_Ce que vous ferez_
Reprenez l'article sur les retards de remboursement de Consignaction et poursuivez-le après sa dernière phrase.

_Texte fourni_
---
Consignaction tarde à rembourser des usagers
Des citoyens qui utilisent l’application mobile attendent depuis des semaines le paiement pour des canettes retournées..
Plusieurs utilisateurs de l'application mobile Consignaction signalent des retards importants pour obtenir le remboursement de leurs canettes et contenants consignés. Par exemple, Philippe Continelli a déposé un sac de canettes au Retour express de Boucherville le 31 juillet 2024, avec un délai de remboursement promis de deux semaines. À ce jour, il n’a toujours pas reçu son argent. L’application mobile, présentée comme une solution pour éviter les files d’attente aux gobeuses (machines de retour de contenants), ne fonctionne pas comme annoncé. Les utilisateurs n’ont aucun moyen de contacter le service à la clientèle : les options téléphoniques ne permettent pas d’obtenir une réponse, et les messages envoyés via l’application ou les réseaux sociaux restent sans accusé de réception ni solution.
---
_Données enregistrées_
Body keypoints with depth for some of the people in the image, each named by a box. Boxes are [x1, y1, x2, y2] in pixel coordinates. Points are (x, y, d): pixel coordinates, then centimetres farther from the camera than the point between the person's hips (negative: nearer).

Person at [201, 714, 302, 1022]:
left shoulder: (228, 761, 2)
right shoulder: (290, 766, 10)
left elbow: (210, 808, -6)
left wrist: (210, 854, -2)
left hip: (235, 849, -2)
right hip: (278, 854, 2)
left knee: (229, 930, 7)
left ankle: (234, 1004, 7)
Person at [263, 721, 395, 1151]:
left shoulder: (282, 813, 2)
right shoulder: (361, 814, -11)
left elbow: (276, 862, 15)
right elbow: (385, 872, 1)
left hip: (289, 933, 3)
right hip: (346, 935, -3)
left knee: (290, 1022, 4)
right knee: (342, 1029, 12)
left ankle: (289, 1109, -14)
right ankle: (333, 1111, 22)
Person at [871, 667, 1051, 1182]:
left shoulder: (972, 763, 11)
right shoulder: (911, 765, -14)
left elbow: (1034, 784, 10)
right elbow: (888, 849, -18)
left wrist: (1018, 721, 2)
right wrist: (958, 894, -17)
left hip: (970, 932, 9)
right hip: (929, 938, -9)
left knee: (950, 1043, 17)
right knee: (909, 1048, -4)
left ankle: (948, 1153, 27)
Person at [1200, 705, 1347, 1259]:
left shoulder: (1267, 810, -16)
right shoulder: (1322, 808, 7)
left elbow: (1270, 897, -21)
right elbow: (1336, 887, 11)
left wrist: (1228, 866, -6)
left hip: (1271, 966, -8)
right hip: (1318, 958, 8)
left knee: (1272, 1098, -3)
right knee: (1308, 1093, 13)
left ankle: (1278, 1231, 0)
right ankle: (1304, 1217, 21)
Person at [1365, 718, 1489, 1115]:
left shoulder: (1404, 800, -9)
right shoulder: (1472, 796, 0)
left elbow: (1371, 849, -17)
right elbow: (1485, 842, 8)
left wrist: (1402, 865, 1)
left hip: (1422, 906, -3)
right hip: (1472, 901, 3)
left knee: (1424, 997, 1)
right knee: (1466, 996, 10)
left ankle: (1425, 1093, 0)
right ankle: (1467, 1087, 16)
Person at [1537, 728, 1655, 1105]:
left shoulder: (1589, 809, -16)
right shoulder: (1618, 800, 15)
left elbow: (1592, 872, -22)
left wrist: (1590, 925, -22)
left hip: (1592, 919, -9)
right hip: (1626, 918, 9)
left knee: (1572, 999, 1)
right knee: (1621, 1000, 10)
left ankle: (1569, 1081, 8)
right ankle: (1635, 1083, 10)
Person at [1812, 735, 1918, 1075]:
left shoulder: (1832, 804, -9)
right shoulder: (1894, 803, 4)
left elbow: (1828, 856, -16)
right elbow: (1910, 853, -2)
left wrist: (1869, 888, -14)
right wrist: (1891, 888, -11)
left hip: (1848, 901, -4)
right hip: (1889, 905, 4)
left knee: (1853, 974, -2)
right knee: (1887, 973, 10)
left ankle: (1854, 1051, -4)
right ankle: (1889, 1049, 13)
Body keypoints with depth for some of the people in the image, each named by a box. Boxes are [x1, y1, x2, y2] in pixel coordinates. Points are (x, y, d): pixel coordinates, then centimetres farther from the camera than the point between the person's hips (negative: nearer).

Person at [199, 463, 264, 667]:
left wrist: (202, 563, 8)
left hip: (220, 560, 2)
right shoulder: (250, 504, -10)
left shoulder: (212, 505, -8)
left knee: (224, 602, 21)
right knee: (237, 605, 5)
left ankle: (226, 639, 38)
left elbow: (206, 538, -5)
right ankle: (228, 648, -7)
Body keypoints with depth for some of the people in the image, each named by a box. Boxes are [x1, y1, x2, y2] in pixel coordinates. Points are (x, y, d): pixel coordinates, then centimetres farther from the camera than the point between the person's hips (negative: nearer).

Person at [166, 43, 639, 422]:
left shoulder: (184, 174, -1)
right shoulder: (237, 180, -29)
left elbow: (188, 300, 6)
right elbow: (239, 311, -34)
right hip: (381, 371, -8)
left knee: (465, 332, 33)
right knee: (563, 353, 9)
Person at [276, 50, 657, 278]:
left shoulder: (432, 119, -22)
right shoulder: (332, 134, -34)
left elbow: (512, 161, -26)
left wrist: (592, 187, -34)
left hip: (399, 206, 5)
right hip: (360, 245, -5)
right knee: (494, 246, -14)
---
_Réponse attendue_
Les retards de remboursement touchent des citoyens de différentes régions du Québec, comme Daniel Dessureault à Saint-Nicéphore, qui attend toujours environ 100 $ pour deux dépôts effectués les 21 juillet et 25 août 2024. Ces situations posent problème, notamment pour les jeunes ou les personnes qui utilisent les revenus de la consigne pour financer des projets (voyages, activités, etc.). Certains consommateurs pourraient être tentés d’abandonner le système de consigne et de jeter leurs canettes dans la récupération ordinaire, plutôt que de perdre du temps sans obtenir leur dû. L’Association québécoise de récupération des contenants de boissons (AQRCB), qui gère Consignaction, avait pourtant encouragé l’utilisation de l’application pour simplifier les démarches.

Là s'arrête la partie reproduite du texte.